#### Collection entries
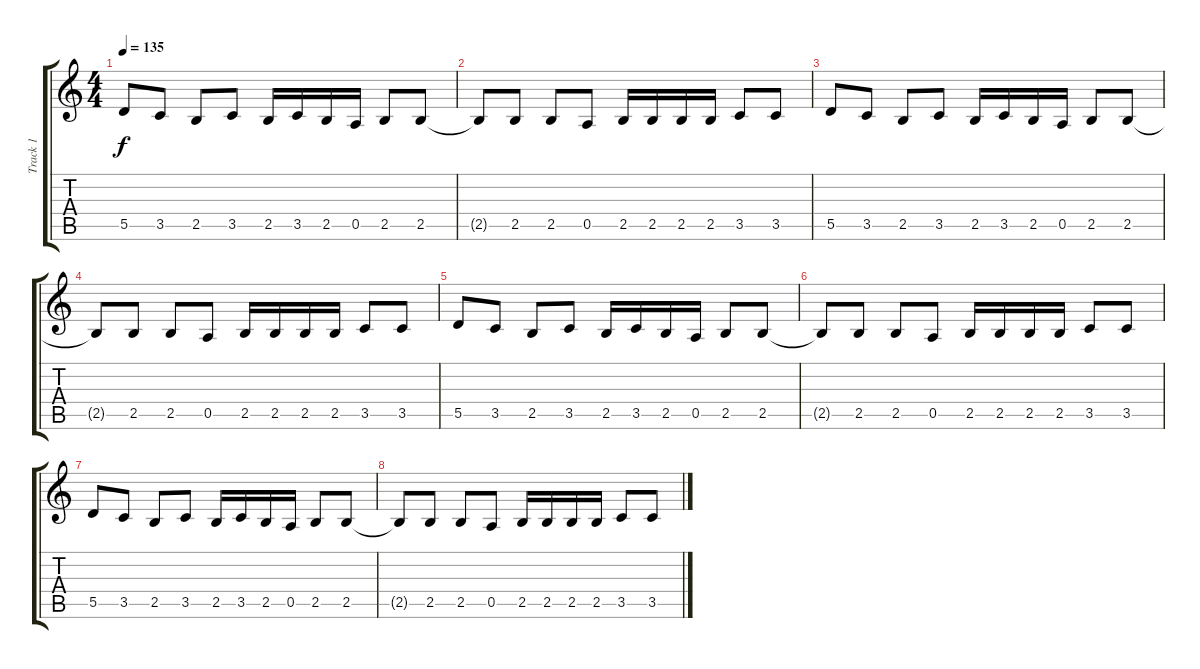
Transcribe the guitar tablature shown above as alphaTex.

\track ("Track 1" "Track 1") {instrument electricguitarmuted}
\staff {score tabs}
\tuning (E4 B3 G3 D3 A2 E2) {hide}
\ts (4 4)
\tempo 135
\clef g2
\ks c
5.5.8{dy f instrument electricguitarmuted} 3.5.8 2.5.8 3.5.8 2.5.16 3.5.16 2.5.16 0.5.16 2.5.8 2.5.8 |
2.5{t}.8 2.5.8 2.5.8 0.5.8 2.5.16 2.5.16 2.5.16 2.5.16 3.5.8 3.5.8 |
5.5.8 3.5.8 2.5.8 3.5.8 2.5.16 3.5.16 2.5.16 0.5.16 2.5.8 2.5.8 |
2.5{t}.8 2.5.8 2.5.8 0.5.8 2.5.16 2.5.16 2.5.16 2.5.16 3.5.8 3.5.8 |
5.5.8 3.5.8 2.5.8 3.5.8 2.5.16 3.5.16 2.5.16 0.5.16 2.5.8 2.5.8 |
2.5{t}.8 2.5.8 2.5.8 0.5.8 2.5.16 2.5.16 2.5.16 2.5.16 3.5.8 3.5.8 |
5.5.8 3.5.8 2.5.8 3.5.8 2.5.16 3.5.16 2.5.16 0.5.16 2.5.8 2.5.8 |
2.5{t}.8 2.5.8 2.5.8 0.5.8 2.5.16 2.5.16 2.5.16 2.5.16 3.5.8 3.5.8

#### Task objective
Pull out each line of the records above that contains the word "instrument", treating uppercase and lowercase as different.

#### Solution to this problem
\track ("Track 1" "Track 1") {instrument electricguitarmuted}
5.5.8{dy f instrument electricguitarmuted} 3.5.8 2.5.8 3.5.8 2.5.16 3.5.16 2.5.16 0.5.16 2.5.8 2.5.8 |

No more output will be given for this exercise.